• Data listing:
**********

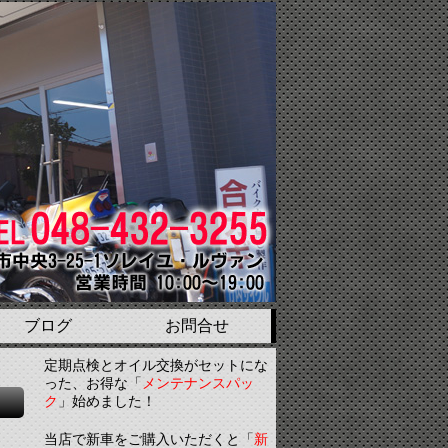
ブログ
お問合せ
定期点検とオイル交換がセットにな
った、お得な「
メンテナンスパッ
ク
」始めました！
当店で新車をご購入いただくと「
新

**********

• Exercise brief:
Output every line of text in the listing as a numbered list, skipping blank lines and leaving out the pictures.

• Output of the task:
1. ブログ
2. お問合せ
3. 定期点検とオイル交換がセットにな
4. った、お得な「
5. メンテナンスパッ
6. ク
7. 」始めました！
8. 当店で新車をご購入いただくと「
9. 新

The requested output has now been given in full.